Please make sure if you use R you copy and paste it into Word using Courier Font (makes it easier to Read). For each of the problems that are looking for a response (not just a calculation), be sure to explain and interpret the results.
2. Principal Component Analysis
The head of an airport is looking to determine issues related to efficiencies and operations at the airport. However, they are uncertain where to look.
Given the dataset “airport_cancellations.csv” and “airport_operations.csv” conduct the following analysis.
a) First you will need to merge this data together – see the merge function in R to create a combined dataset. Consider what you will need to merge the data on. What happened after you merged the data? Anything interesting? Why?
b) Are there any outliers or missing observations that need to be dealt with? How will you deal with them.
c) Conduct a principal component analysis. After the PCA how many dimensions are necessary? Explain how you determined this?
d) Are there any overlapping loadings? Explain what you will do with the overlapping loadings.
e) Name the dimensions you are left with.
f) Is this analysis reasonable? Are there any issues with your final dimension list?
g) Create new variables in your dataset and compute values for each PCA dimension. The
conduct a correlation analysis between the variables and each dimension. Why is this
interesting?
• h) Is there a correlation between the PCA values? Is this surprising?
3. Factor Analysis
It is a well known fact that sports analytics are very popular. The dataset fifa.csv contains information about soccer (football) players obtained from FIFA19 information. It would be interesting if the ratings that are used could be analyzed as a simple set of factors.
a) Identify the columns that are the best candidates for analysis as factors.
b) Conduct a factor analysis using these columns (if you get an error reduce the number of
factors in the function, until the error disappears).
c) Justify your use of the rotation method. What does it tell you ?
d) Are there any correlations between the factors?
e) Create the diagram (by hand or powerpoint) of the factors, be sure to label everything.
f) Split the data set into two parts (Left footed players and right footed players). Conduct a
factor analysis and explain if you see any differences between right and left footed players . Note you do not need to draw this one.
4. K-nearest
A supervisor wishes to conduct a classification analysis on the breast_cancer.csv dataset to see if new observations can be properly classified.
a) Examine the dataset and explain why KNN might be used, discuss the benefits of this algorithm, and discuss the drawbacks.
b) Conduct a correlation plot of the relevant variables , and make an initial assessment of the relationships between each of the variables and the classifier.
c) Conduct a KNN classification using all of the relevant columns
i) Discuss your initial approach including how you will set this up and what the
steps are including number of variables in your training set and number of
variables in your test set.
ii) Provide measure of accuracy (since this is a straight classification you only need
a simple assessment).
iii) Reduce the number of variables from the original 10. How would you decide
which variables might be better to use in this assessment.

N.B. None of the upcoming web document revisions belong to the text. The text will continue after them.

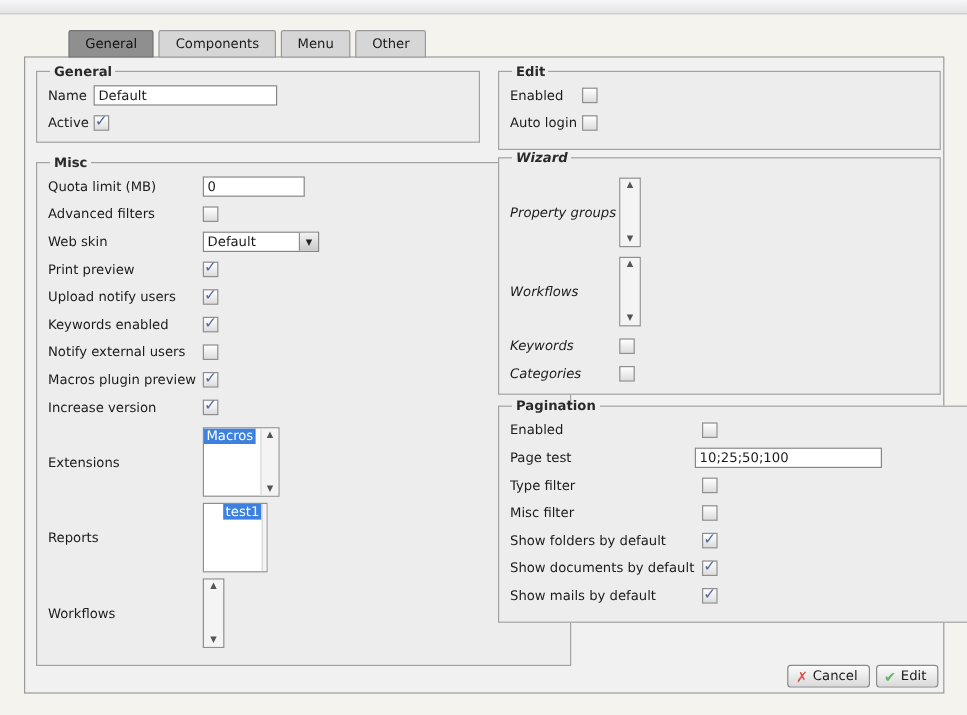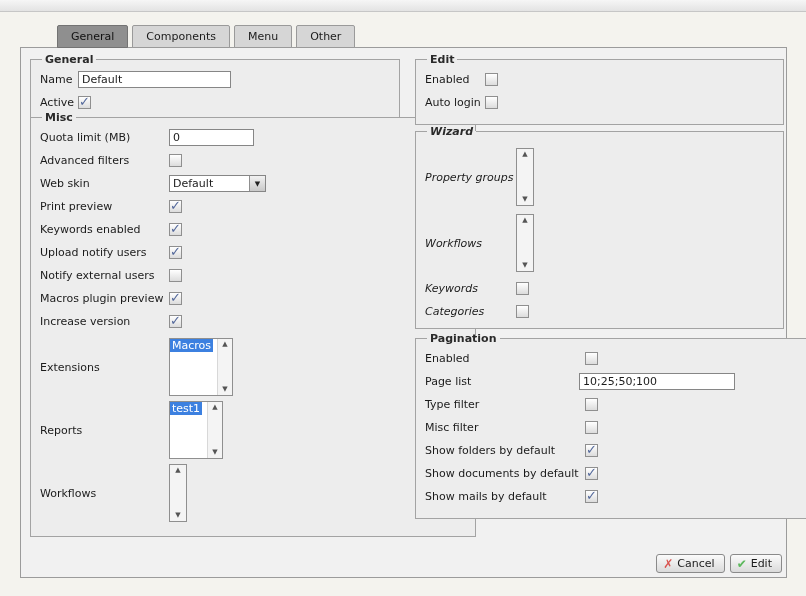--- a/index.html
+++ b/index.html
@@ -43,7 +43,7 @@
     font-weight:bold; color:#2a2a2a; padding:0 3px; margin-left:2px;
   }
   .fs-general    { left:9px;   top:5px;   width:370px; height:66px; }
-  .fs-misc       { left:9px;   top:63px;  width:446px; height:426px; }
+  .fs-misc       { left:9px;   top:81px;  width:446px; height:426px; }
   .fs-chat       { left:394px; top:5px;   width:369px; height:72px; }
   .fs-wizard     { left:394px; top:77px;  width:369px; height:204px;font-style:italic; }
   .fs-pagination { left:394px; top:284px; width:419px; height:187px; }

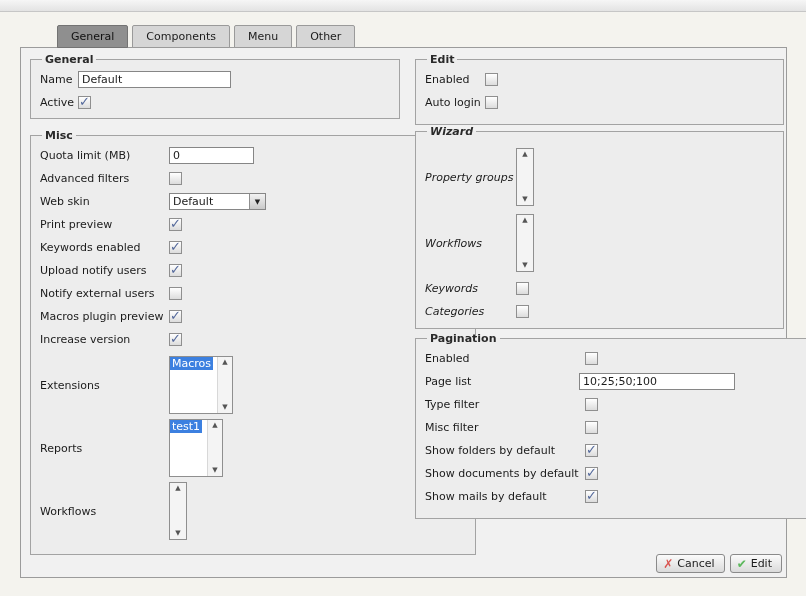--- a/index.html
+++ b/index.html
@@ -174,11 +174,11 @@
       <span class="cb checked"></span>
     </div>
     <div class="row">
+      <span class="lbl">Upload notify users</span>
+      <span class="cb checked"></span>
+    </div>
+    <div class="row">
       <span class="lbl">Keywords enabled</span>
-      <span class="cb checked"></span>
-    </div>
-    <div class="row">
-      <span class="lbl">Upload notify users</span>
       <span class="cb checked"></span>
     </div>
     <div class="row">

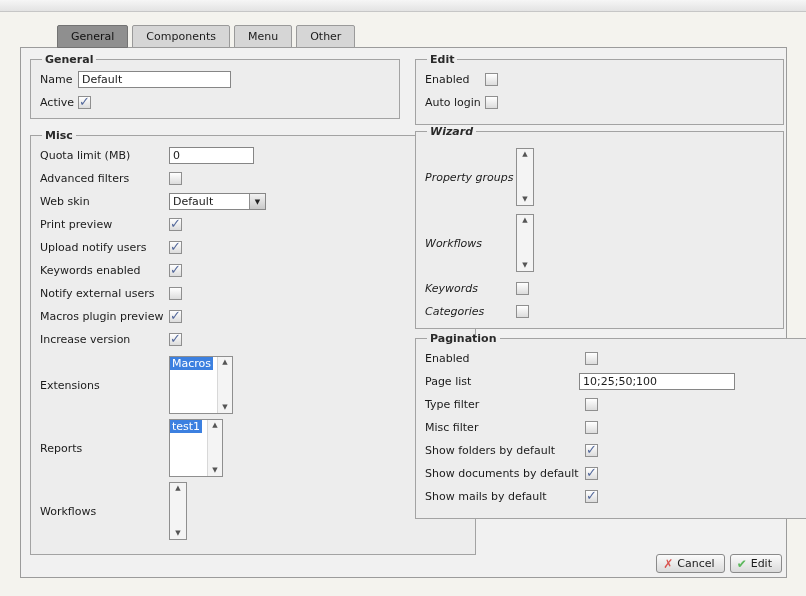--- a/index.html
+++ b/index.html
@@ -277,7 +277,7 @@
       <span class="cb indent"></span>
     </div>
     <div class="row">
-      <span class="lbl">Page list</span>
+      <span class="lbl">Page test</span>
       <input class="txt w-pagelist" type="text" value="10;25;50;100" style="">
     </div>
     <div class="row">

iv) Conduct KNN analysis using these variables, and determine what would be a
reasonable KNN model considering the lowest number of columns needed, with the most reasonable accuracy. Defend your position.
5. Decision Tree
People Analytics is becoming a more popular and demanding area for Data Mining. The Head of Human Resources is looking to identify reasons for attrition (people leaving either voluntary or otherwise). The task is to develop a decision tree to determine this. You will need to merge three datasets (employee_survey_data.csv, general_data.csv, manager_survey_data.csv) to accomplish this task.
a) Examine the dataset and determine if there are any issues. Produce histograms and summary stats for the appropriate columns and identify any issues.
b) Determine and list any columns that are not needed in a first “full” model.
c) After examining the data, which methods (algorithms) do you think are appropriate
d) Develop the decision tree model and compare the methods based on accuracy.
e) Provide a chart of your final model.